**Entries**
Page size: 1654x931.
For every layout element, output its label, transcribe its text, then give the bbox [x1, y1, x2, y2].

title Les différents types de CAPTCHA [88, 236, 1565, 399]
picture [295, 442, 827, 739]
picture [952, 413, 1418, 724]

**Problem statement**
Rewrite the data above with "bbox" switched to "bounding box", leaving everything else unchanged.

**Finished answer**
Page size: 1654x931.
For every layout element, output its label, transcribe its text, then give the bounding box [x1, y1, x2, y2].

title Les différents types de CAPTCHA [88, 236, 1565, 399]
picture [295, 442, 827, 739]
picture [952, 413, 1418, 724]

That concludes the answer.